== MATERIAL PROVIDED ==
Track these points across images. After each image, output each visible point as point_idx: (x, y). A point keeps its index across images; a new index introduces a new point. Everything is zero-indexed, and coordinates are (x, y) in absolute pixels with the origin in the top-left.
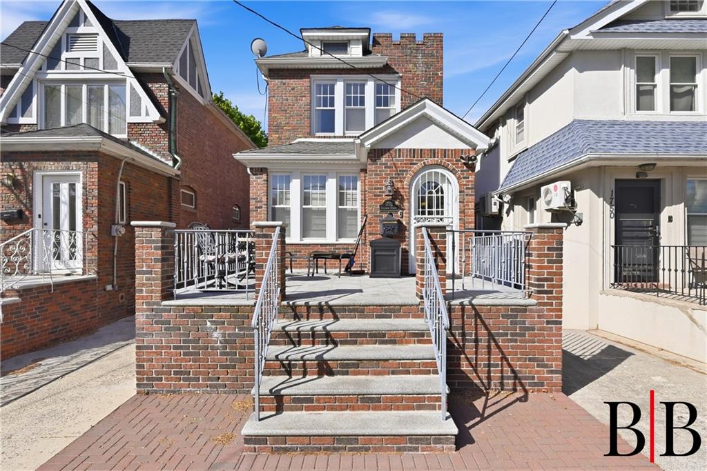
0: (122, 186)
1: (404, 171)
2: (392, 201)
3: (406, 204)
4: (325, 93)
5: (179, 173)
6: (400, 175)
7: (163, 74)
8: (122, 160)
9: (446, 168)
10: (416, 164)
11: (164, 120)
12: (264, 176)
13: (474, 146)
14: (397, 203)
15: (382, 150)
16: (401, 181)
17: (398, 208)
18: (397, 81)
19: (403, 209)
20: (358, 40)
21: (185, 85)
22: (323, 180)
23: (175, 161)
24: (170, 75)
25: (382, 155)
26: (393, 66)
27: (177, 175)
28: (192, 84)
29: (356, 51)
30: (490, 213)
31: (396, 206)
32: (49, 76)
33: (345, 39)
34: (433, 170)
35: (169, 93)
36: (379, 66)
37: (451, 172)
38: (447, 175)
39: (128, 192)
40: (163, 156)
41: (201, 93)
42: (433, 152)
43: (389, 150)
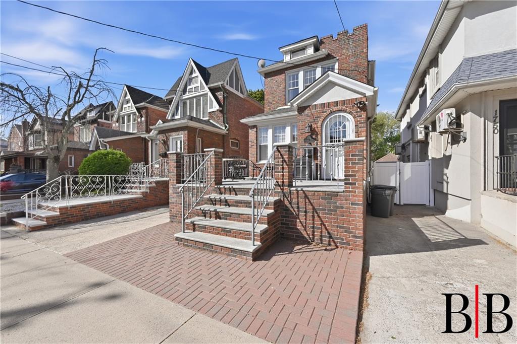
0: (199, 140)
1: (318, 117)
2: (311, 136)
3: (319, 137)
4: (293, 79)
5: (227, 132)
6: (315, 120)
7: (220, 88)
8: (197, 129)
9: (345, 111)
10: (325, 112)
11: (221, 109)
12: (255, 129)
13: (364, 94)
14: (314, 137)
15: (305, 107)
16: (316, 124)
17: (315, 139)
18: (336, 62)
19: (318, 140)
20: (311, 44)
21: (233, 90)
22: (284, 128)
23: (226, 127)
24: (224, 87)
25: (305, 110)
26: (333, 54)
27: (226, 134)
28: (236, 89)
29: (310, 51)
30: (416, 140)
31: (314, 139)
32: (184, 98)
33: (304, 46)
34: (337, 114)
35: (224, 95)
36: (323, 56)
37: (349, 113)
38: (346, 116)
39: (202, 143)
40: (221, 125)
41: (242, 92)
42: (337, 103)
43: (309, 106)
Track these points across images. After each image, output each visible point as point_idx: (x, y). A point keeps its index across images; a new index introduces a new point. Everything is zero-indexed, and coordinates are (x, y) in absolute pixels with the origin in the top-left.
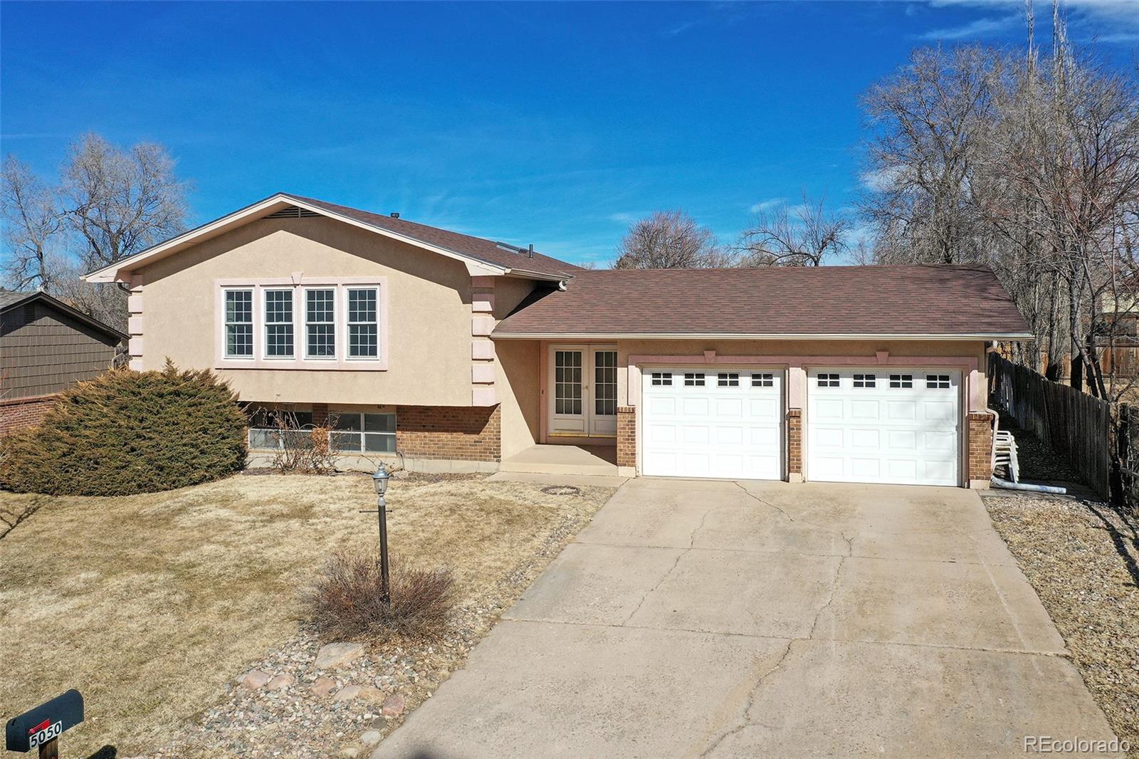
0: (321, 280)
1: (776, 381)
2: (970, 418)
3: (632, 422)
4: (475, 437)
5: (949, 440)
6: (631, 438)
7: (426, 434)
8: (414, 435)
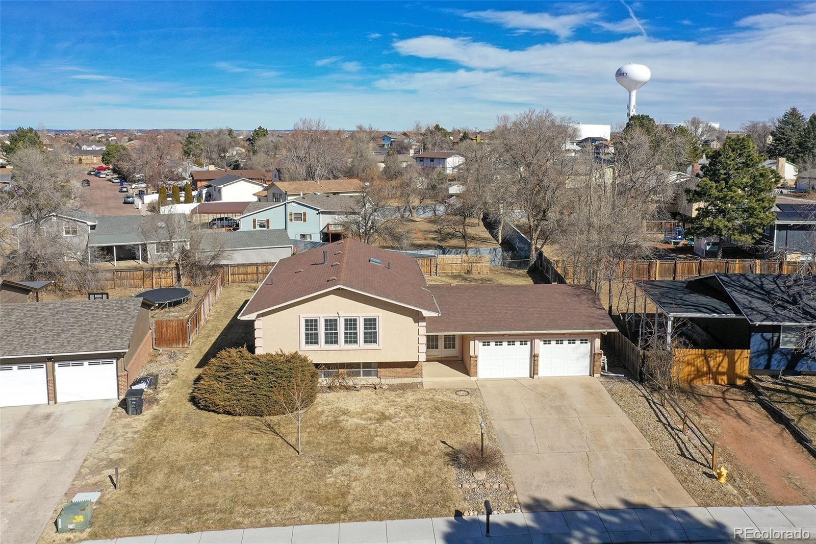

== DIRECTIONS FOR THIS TASK ==
Reproduce all of the material above word for word, leaving out the pictures.

== SOLUTION BELOW ==
Track these points across images. After each image, output each visible point as point_idx: (x, y). A point keeps its index across images; a new index introduces a new point. Everything is zero-indexed, and coordinates are (x, y) in absolute pixels with the origin in the top-left.
0: (122, 186)
1: (404, 171)
2: (392, 201)
3: (406, 204)
4: (325, 93)
5: (179, 173)
6: (400, 175)
7: (163, 74)
8: (122, 160)
9: (446, 168)
10: (416, 164)
11: (164, 120)
12: (264, 176)
13: (474, 146)
14: (397, 203)
15: (382, 150)
16: (401, 181)
17: (398, 208)
18: (397, 81)
19: (403, 209)
20: (358, 40)
21: (185, 85)
22: (323, 180)
23: (175, 161)
24: (170, 75)
25: (382, 155)
26: (393, 66)
27: (177, 175)
28: (192, 84)
29: (356, 51)
30: (490, 213)
31: (396, 206)
32: (49, 76)
33: (345, 39)
34: (433, 170)
35: (169, 93)
36: (379, 66)
37: (451, 172)
38: (447, 175)
39: (128, 192)
40: (163, 156)
41: (201, 93)
42: (433, 152)
43: (389, 150)
0: (199, 140)
1: (318, 117)
2: (311, 136)
3: (319, 137)
4: (293, 79)
5: (227, 132)
6: (315, 120)
7: (220, 88)
8: (197, 129)
9: (345, 111)
10: (325, 112)
11: (221, 109)
12: (255, 129)
13: (364, 94)
14: (314, 137)
15: (305, 107)
16: (316, 124)
17: (315, 139)
18: (336, 62)
19: (318, 140)
20: (311, 44)
21: (233, 90)
22: (284, 128)
23: (226, 127)
24: (224, 87)
25: (305, 110)
26: (333, 54)
27: (226, 134)
28: (236, 89)
29: (310, 51)
30: (416, 140)
31: (314, 139)
32: (184, 98)
33: (304, 46)
34: (337, 114)
35: (224, 95)
36: (323, 56)
37: (349, 113)
38: (346, 116)
39: (202, 143)
40: (221, 125)
41: (242, 92)
42: (337, 103)
43: (309, 106)
Track these points across images. After each image, output each visible point as point_idx: (x, y). A point keeps its index across images; a new index introduces a new point. Everything is zero-indexed, and coordinates are (x, y) in absolute pixels with the origin in the top-left.
0: (321, 280)
1: (776, 381)
2: (970, 418)
3: (632, 422)
4: (475, 437)
5: (949, 440)
6: (631, 438)
7: (426, 434)
8: (414, 435)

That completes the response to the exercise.